Activity: Copy the part that opens with the line containing "## Breaking changes" and closes with the line containing "## Improved Documentation", changing "removed" to "dropped" and leaving everything else as it is.

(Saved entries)
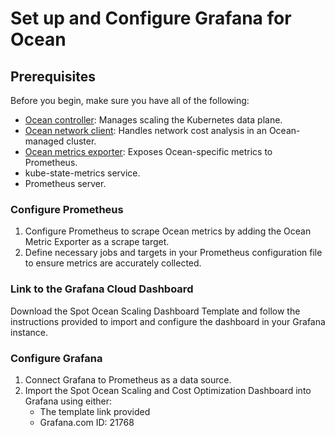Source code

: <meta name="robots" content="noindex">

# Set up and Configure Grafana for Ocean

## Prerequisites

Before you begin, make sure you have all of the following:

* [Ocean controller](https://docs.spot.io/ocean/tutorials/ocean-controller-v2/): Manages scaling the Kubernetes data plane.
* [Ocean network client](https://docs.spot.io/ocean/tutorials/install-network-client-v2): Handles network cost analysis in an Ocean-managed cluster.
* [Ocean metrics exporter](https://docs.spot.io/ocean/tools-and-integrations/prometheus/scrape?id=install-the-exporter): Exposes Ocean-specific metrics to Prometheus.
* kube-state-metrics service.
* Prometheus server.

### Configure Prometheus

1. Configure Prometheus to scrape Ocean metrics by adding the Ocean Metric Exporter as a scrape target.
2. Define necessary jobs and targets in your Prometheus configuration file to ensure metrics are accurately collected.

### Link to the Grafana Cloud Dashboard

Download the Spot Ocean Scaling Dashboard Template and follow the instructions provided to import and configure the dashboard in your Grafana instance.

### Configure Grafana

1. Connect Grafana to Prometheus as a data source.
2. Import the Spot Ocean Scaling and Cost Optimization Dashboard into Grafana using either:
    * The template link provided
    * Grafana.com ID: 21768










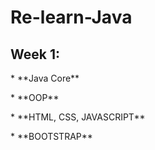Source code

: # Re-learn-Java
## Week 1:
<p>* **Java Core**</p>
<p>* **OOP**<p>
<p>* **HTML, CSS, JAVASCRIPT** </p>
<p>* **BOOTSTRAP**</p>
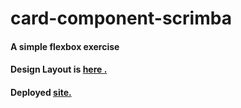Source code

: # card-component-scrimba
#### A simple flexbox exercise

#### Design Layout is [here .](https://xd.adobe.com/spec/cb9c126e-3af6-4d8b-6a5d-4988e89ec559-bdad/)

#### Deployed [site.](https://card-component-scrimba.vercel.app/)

---

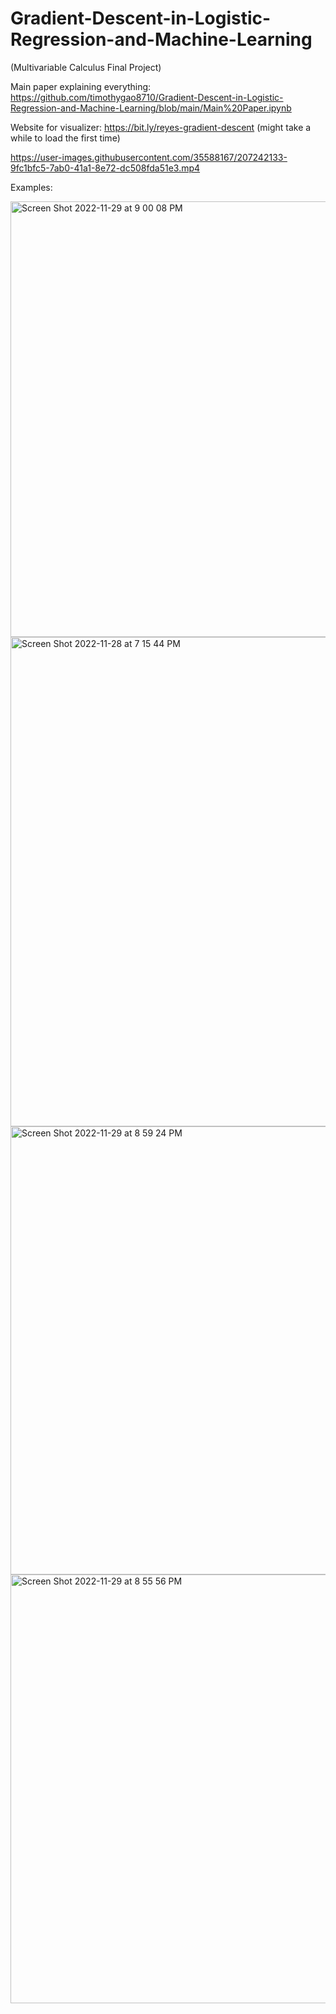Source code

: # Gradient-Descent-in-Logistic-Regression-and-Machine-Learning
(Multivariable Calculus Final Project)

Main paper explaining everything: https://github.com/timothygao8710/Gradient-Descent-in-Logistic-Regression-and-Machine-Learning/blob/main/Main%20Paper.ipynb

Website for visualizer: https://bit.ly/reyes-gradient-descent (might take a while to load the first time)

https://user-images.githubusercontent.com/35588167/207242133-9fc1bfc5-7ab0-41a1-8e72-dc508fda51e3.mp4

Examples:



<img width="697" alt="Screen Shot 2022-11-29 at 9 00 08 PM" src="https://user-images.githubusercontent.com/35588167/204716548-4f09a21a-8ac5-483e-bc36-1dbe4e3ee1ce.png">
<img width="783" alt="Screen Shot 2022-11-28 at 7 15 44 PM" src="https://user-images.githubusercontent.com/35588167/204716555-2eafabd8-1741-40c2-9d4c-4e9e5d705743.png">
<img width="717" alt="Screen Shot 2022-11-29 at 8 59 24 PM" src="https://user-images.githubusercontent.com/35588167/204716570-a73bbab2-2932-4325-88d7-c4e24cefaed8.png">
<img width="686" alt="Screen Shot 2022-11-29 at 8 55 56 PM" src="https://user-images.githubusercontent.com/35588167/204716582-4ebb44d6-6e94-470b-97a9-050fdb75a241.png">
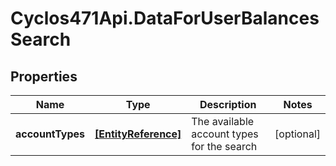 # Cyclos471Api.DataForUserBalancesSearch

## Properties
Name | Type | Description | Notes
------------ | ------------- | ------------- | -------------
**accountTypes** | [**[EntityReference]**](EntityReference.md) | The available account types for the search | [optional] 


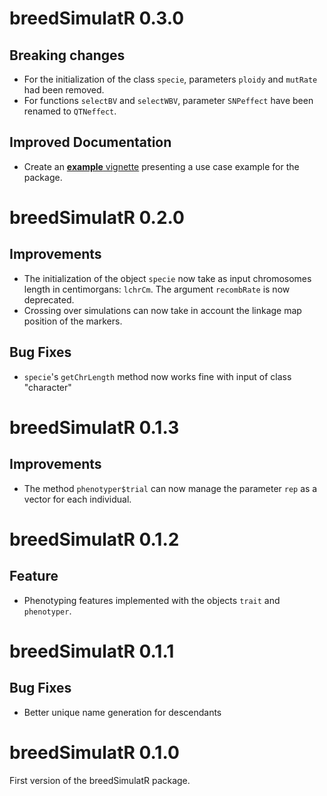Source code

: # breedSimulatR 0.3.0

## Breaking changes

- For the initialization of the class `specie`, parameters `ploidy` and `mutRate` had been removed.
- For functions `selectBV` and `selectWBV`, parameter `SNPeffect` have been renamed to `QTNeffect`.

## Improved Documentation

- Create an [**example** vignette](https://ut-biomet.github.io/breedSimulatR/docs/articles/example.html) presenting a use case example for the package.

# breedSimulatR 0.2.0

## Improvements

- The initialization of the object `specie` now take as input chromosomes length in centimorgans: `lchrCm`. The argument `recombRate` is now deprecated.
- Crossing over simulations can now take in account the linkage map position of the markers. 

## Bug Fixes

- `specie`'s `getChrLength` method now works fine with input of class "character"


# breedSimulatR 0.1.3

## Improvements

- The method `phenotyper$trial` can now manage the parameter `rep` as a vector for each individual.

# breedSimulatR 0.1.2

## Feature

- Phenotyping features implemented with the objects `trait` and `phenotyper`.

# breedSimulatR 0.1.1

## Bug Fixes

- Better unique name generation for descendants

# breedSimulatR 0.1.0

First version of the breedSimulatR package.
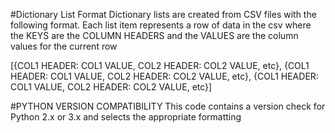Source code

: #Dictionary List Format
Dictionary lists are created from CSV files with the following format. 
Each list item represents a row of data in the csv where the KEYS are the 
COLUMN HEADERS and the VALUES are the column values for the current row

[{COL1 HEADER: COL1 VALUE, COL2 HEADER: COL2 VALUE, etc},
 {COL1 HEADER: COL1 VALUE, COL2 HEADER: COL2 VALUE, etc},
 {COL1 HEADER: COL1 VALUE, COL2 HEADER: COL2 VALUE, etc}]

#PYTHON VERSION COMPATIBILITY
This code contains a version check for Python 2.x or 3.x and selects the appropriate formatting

Reply to the task:
## Breaking changes

- For the initialization of the class `specie`, parameters `ploidy` and `mutRate` had been dropped.
- For functions `selectBV` and `selectWBV`, parameter `SNPeffect` have been renamed to `QTNeffect`.

## Improved Documentation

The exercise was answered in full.